I had three criteria for determining mock accuracy: 1. correctly picking the right player to the right team in the right spot, 2. correctly picking the right player to the right team but in the wrong spot (usually due to a trade) and 3. the cumulative variance of all their picks relative to the final picks. The last means if you picked Luke Joeckel to go #1 and he went #2 that is a variance of 1. Then if you picked Shariff Floyd to #3 and he went #23 that is a variance of 20. If those were your only two misses, and that would be awesome, then your cumulative variance would be 21. Not bad. Unfortunately, the average cumulative variance was 347 or, in other terms, each pick was off by an average by 11 positions.

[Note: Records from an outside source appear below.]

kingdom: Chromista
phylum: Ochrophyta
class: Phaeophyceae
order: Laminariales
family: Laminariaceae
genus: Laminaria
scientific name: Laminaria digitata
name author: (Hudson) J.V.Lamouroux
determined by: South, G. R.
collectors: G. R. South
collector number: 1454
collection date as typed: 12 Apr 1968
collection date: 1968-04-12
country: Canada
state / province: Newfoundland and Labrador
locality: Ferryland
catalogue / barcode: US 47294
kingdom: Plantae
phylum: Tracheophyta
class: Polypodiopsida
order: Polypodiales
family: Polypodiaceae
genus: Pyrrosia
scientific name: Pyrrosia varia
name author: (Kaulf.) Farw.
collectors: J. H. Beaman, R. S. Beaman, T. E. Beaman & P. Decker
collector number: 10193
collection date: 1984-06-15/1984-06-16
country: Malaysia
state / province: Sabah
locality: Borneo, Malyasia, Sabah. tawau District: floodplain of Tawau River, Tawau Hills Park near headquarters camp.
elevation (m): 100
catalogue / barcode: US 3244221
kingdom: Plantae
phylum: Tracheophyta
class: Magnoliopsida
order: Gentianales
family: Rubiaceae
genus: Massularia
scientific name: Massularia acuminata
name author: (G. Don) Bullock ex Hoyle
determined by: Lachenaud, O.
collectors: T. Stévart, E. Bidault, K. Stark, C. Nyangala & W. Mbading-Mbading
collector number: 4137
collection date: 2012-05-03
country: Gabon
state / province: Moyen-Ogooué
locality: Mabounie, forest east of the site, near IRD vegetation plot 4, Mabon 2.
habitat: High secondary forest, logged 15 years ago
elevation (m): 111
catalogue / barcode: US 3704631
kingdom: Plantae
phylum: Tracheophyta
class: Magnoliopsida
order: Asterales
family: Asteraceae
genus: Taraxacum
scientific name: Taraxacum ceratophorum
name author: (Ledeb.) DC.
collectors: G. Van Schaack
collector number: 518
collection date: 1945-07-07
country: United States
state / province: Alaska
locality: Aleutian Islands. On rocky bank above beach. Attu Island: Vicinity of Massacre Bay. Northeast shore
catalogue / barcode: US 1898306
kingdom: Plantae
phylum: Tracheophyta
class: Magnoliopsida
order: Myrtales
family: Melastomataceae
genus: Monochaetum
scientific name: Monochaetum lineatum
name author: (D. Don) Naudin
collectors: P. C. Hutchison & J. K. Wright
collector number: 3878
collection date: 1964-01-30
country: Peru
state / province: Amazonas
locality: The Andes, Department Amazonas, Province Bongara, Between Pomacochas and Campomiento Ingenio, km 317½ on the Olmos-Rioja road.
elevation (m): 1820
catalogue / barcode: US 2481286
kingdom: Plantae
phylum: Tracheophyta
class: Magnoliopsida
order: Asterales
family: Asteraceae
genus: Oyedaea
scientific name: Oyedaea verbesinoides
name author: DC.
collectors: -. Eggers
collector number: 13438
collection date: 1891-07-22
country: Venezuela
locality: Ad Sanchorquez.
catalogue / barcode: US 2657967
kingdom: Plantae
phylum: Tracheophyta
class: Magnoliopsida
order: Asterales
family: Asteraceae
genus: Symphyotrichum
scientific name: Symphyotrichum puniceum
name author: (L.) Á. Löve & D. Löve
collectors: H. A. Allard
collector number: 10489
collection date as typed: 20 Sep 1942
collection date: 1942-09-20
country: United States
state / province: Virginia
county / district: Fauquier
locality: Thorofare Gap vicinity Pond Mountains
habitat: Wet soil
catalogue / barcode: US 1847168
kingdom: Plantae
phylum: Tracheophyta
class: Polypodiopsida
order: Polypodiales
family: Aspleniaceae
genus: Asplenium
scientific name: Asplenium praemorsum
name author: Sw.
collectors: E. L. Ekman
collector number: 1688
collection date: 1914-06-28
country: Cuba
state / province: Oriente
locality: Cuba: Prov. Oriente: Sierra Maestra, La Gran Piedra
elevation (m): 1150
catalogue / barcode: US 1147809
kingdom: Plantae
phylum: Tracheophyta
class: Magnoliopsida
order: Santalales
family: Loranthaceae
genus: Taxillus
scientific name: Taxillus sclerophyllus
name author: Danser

Most mock drafts did not do much better on the first criteria with the average mock draft predicting only 3 players going to the right team in the correct spot. The best mock draft predicted 6 players correctly. The player most commonly selected accurately was Eric Fisher with 11 mocks accurately predicting Fisher to the Chiefs with the first overall pick. More impressively, 10 mock drafts accurately predicted Jarvis Jones going 17 overall to the Steelers.
A few mock drafts accurately predicted a player going to the right team but in the wrong spot. For example, 8 mock drafts correctly had Alec Ogletree going to the Rams and Desmond Trufant to the Seahawks. However, the Rams and Hawks traded spots and each still got their man. Now I wanted to give mocks credit for predicting the right selection but in the wrong spot. So I allowed the user to weight what criteria they thought was most important for determining an accurate draft. I weighted cumulative pick difference the largest because it is the only variable that speaks to the overall accuracy of their draft. I then rated pick-team-player match the next highest. I then rated the team-player match criteria the least important.